Tu Skirgiełło zawsze zapamiętały i szalony, na jakiejś uczcie biesiadując, począł Witoldowi nie tylko wyrzucać jego przywłaszczenia, wymawiać podstępy i zdrady, jakiemi okupił panowanie nad Litwą, lecz łajać go i bezcześcić. Witold uszedł miarkując się, lecz z gniewem w sercu. Rozporządził Rusią wedle zawartych układów, nie mógł przecie wierzyć, aby ten stan rzeczy był trwały. Przy nieukontentowaniu widoczném Skirgiełły i nienawiści Krzyżaków, nie trudno było przewidzieć, że co było nieprzyjaźnego Litwie, wkrótce się przeciwko niéj połączy.

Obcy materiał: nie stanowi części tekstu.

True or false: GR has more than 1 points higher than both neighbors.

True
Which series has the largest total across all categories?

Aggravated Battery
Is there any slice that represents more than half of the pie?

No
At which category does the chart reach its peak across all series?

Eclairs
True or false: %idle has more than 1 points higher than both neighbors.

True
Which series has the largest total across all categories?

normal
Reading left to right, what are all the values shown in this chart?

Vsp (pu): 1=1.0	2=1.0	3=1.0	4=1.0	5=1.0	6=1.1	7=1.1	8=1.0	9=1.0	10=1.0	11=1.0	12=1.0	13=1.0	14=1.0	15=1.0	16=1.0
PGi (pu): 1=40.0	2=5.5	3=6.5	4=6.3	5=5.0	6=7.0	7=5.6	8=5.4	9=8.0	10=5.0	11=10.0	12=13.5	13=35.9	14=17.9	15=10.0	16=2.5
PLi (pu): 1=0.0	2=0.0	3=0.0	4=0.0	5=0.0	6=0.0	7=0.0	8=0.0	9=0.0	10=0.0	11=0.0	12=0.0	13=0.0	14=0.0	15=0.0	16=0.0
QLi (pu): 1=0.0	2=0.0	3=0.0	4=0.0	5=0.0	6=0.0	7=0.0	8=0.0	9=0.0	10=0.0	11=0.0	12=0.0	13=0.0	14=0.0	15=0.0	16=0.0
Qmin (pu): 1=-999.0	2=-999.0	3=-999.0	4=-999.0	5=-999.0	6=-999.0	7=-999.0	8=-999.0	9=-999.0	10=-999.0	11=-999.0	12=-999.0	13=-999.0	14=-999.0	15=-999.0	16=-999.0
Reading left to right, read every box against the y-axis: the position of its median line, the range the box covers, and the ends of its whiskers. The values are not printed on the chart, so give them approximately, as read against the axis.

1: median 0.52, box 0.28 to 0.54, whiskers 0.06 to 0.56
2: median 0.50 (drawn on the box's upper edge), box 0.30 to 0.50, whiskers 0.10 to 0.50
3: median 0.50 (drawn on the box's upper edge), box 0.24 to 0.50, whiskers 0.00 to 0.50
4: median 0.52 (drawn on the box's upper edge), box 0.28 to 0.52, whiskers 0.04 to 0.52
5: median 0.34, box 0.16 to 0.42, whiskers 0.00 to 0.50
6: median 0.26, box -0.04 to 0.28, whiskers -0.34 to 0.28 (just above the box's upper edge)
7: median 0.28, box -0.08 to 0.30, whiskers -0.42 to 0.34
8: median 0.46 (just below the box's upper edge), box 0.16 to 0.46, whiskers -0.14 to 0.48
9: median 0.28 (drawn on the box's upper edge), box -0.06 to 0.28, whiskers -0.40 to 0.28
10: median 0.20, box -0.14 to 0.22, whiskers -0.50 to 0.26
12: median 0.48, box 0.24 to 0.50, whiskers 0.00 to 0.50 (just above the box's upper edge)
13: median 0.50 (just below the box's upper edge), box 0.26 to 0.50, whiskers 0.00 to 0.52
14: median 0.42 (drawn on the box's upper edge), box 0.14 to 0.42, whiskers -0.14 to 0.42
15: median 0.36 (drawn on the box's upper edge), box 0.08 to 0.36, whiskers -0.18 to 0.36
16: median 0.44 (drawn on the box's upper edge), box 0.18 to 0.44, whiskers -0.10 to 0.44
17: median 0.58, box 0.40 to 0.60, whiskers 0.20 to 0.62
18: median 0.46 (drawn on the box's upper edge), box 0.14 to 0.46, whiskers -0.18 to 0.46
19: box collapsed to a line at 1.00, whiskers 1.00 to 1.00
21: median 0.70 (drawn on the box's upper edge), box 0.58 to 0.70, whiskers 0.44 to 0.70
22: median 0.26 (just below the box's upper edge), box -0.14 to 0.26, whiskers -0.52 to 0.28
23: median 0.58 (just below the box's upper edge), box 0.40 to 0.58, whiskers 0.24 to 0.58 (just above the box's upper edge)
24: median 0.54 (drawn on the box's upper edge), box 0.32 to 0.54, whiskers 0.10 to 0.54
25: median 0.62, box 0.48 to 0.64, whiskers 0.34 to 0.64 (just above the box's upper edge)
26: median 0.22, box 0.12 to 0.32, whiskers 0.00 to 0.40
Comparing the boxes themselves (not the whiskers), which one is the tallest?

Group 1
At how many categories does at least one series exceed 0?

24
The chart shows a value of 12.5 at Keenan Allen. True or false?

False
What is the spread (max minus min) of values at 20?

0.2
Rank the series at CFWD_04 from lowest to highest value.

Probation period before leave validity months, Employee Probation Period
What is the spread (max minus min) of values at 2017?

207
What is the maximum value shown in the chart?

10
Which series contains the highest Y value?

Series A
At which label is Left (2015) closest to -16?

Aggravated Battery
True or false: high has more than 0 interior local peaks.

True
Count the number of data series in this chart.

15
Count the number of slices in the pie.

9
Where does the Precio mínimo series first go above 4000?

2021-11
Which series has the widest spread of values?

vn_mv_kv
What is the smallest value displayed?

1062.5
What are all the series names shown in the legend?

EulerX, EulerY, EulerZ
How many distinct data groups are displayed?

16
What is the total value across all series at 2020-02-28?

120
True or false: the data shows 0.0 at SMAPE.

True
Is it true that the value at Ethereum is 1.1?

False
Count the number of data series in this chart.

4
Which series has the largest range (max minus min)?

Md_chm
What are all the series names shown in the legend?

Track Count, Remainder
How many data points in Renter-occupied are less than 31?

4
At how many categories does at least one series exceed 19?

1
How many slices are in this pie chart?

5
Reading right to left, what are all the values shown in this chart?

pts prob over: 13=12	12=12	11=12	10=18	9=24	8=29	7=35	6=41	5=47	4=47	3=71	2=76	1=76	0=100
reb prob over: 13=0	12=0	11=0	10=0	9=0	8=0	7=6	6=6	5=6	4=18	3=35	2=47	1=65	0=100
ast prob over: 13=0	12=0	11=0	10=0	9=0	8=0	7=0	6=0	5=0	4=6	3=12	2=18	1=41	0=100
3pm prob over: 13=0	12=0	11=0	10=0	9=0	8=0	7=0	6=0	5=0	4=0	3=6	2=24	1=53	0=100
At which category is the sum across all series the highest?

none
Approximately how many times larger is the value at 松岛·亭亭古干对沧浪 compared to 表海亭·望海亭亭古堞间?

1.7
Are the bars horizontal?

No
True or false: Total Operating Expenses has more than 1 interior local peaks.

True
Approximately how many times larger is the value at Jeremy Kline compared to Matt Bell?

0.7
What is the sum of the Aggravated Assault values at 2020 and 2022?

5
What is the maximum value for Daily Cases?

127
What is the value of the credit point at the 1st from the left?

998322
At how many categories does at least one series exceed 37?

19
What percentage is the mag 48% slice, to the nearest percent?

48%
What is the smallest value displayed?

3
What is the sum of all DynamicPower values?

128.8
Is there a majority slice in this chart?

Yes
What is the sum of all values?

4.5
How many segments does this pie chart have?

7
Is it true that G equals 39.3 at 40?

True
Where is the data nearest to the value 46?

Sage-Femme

Zakon w oczekiwaniu posiłków i roztérek, które przewidywał, sam tymczasem z pomocą tylko zagranicznych gości działał przeciwko Litwie. W Listopadzie Marszałek Zakonu złożył był swoją dostojność, a po nim następujący nowy Werner Tettingen, szedł na czele Francuzów i innych gości, chorągwie Ś. Jerzego i X. Geldrji z Hollendrami i Francuzami, pociągnęły na Grodno, gdyż chodziło wielce o jego zdobycie, jako warowni dla osłony Krzyżackich grodków potrzebnéj, i stanowiska ważnego dla przyszłych wycieczek. Miasto i zamki silnie ludem osadzone, nie wiadomo dla czego, po trzydniowém tylko oblężeniu i upartym szturmie Krzyżaków poddały się. Wielka część załogi padła ofiarą mściwéj wściekłości Zakonu; trzy tysiące ludu dostały mu się w ręce, gród zniszczono, okolice opustoszone.
Witold sam dla coraz widoczniejszych zamachów braci Jagiełły, na odsiecz Grodnu przyjść nie mógł.